_Extrait du document_

Un ancien étudiant de celui qui fût une bibliothèque vivante témoigne:
« La mort de ce dernier qui me chouchoutait comme étudiant à ma première année de philosophie, m’a secoué et pousse à des interrogations et des interpellations de toute notre société et surtout à la classe politique et dirigeante. Le Pr. Pindi Mbesa ne commençait jamais son cours sans avoir vu dans sa classe celui qu’il nommait affectueusement père Stéphane.
La mort est certes un phénomène naturel et personne n’y échappera, mais quand elle frappe un grand nombre pour une courte durée dans une aire limitée, les interrogations sont inévitables ».
Qui est ce meurtrier silencieux ?
« La mort d’un seul individu dans une communauté sérieuse suscite interrogation, enquêtes pour disséquer la cause et l’origine du décès afin de trouver des solutions idoines. Le décès de nos professeurs doivent nous interpeller tous, surtout ceux qui, – en politique, s’amusent tels des enfants égocentriques et narcissiques – tuent ce pays par la prise des mauvaises décisions. Sans éthique ni valeurs de morales, ils se prostituent sur la scène politique congolaise », ajoute le même étudiant .
À bien regarder, on peut relever quelques causes explicatives des décès en chaîne. Il convient cependant de préciser que dans la plupart de cas, on note près de 70% de morts liés à des maladies chroniques, 20% de décès dûs aux courtes maladies et 10% soit 4 cas de covid-19.
Cette ventilation serait de nature à masquer la réalité au cœur de ces pertes en vies humaines, pense un analyste. Pour lui, « ce sont les maux sociaux qui rongent la société congolaise et dont d’aucuns pensent que l’État congolais et ses politiques, peuvent en être « des meurtriers le silencieux des professeurs de l’UniKin.
En effet, autrefois, la prise en charge des soins médicaux des professeurs de l’Unikin était efficacement assurée par le gouvernement congolais. Actuellement, la réalité n’est qu’apparente, au-delà du fait que le ministère de tutelle – celui de l’Enseignement Supérieur et Universitaire – est un parent pauvre. Au budget national, sa part est fort négligeable.
« Il faut avoir la patience d’un chrétien qui attend le retour de Jésus-Christ pour espérer percevoir les frais des soins médicaux par le ministère de l’ESU », nous confie un professeur qui a requis l’anonymat.

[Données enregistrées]
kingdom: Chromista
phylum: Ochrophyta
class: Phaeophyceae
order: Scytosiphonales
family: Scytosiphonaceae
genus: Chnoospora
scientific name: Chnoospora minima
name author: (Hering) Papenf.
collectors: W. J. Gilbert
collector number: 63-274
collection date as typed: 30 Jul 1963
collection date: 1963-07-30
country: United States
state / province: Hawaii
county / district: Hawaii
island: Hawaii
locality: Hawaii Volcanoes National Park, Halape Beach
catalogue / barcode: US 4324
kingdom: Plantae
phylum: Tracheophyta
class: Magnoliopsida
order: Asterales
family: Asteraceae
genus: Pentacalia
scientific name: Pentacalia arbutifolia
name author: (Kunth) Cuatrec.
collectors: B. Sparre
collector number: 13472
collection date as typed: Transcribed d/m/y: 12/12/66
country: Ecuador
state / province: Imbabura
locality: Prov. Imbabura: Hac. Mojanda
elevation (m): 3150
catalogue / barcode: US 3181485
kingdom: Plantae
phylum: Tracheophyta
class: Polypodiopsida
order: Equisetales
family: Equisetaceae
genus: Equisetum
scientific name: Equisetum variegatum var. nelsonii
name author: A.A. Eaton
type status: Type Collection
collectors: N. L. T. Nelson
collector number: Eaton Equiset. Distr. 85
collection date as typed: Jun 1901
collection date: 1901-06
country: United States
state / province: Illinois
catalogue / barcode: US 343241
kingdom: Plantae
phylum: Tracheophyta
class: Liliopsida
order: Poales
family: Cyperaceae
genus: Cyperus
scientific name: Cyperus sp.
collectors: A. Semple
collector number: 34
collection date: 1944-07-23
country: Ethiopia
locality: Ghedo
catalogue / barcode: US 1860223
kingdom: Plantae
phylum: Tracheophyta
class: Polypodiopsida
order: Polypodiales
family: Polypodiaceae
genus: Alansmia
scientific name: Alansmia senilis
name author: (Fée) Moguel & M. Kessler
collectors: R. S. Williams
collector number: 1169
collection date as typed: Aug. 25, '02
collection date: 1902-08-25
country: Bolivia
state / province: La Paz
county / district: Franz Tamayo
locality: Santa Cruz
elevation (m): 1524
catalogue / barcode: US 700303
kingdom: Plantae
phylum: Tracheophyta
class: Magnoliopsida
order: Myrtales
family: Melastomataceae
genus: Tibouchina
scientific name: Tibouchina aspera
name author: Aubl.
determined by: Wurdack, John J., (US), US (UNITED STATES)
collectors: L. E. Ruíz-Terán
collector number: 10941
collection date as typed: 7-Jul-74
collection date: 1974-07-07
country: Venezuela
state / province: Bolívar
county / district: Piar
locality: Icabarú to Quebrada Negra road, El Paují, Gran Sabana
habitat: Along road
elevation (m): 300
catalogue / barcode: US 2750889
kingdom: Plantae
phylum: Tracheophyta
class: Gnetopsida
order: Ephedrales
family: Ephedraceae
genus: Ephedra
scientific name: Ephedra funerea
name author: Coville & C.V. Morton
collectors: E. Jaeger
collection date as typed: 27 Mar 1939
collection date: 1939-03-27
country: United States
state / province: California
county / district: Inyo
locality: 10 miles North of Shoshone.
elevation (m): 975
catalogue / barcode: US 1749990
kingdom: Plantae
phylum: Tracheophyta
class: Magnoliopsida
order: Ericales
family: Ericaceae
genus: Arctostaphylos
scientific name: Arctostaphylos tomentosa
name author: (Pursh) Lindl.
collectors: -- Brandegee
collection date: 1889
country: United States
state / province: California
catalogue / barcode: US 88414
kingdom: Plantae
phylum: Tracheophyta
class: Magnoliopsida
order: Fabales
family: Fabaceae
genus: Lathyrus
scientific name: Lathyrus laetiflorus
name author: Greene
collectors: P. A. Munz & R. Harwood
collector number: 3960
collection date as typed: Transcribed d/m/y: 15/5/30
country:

_Exercice_
Dans l'extrait sur les décès des professeurs de l'UniKin, relevez chaque catégorie de causes de décès avec le pourcentage qui lui est attribué. On peut se passer de la liste pour cet exercice.

_Réponse_
- Maladies chroniques : près de 70 %
- Courtes maladies : 20 %
- Covid-19 : 10 %, soit 4 cas